In posts on June 30 and July 6, I explained how implementing the commands “replace into” and “insert ignore” with TokuDB’s fractal trees data structures can be two orders of magnitude faster than implementing them with B-trees. Towards the end of each post, I hinted at that there are some caveats that complicate the story a little. On July 21st I explained one caveat, secondary keys, and on August 3rd, Rich explained another caveat. In this post, I explain the other two caveats: triggers and replication.
First, let’s look at triggers. The key to “replace into” and “insert ignore” being fast is that the uniqueness check is not done when the command is executed. The uniqueness check is deferred to a more opportune time. Triggers do not allow the uniquness check to be deferred. For triggers to properly work, we must know exactly what rows applied what modifications. For “replace into”, we must know which rows resulted in an insertion and which rows resulted in a deletion and insertion. For “insert ignore”, we must know which rows resulted in an insertion and which rows performed no operation. This information is not available unless disk seeks are performed.
Now, let’s look at row based replication.

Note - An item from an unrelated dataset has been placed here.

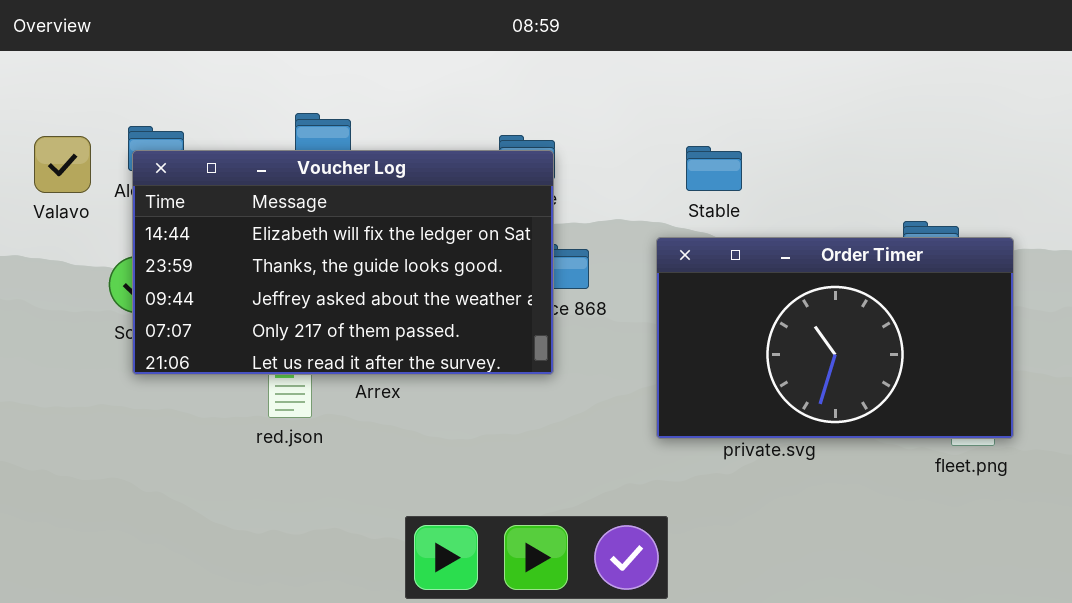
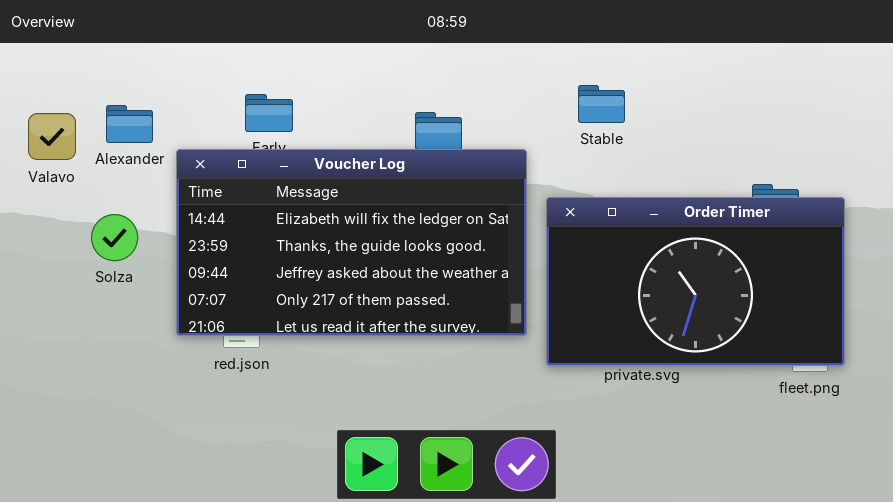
Stable: [686,146,742,191] -> [578,85,625,123], moved
Voucher Log: [132,150,554,375] -> [176,149,527,336], moved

The problem here lies within mysql (as I describe in bug 53561, although that bug only addresses “replace into”, similar issues exist with “insert ignore”). Row based replication is not designed to handle anything other than normal insertions, which return an error if a duplicate key is found. So, a successful execution of “replace into” or “insert ignore” on the master maps to a normal insertion on the slave. Because normal insertions have different semantics than “replace into” and “insert ignore”, row based replication does not work if you use the altered semantics.
The problems with triggers are semantic. Their requirements incur disk seeks, which slows performance. The problem with row based replication is a design issue which will hopefully be fixed one day.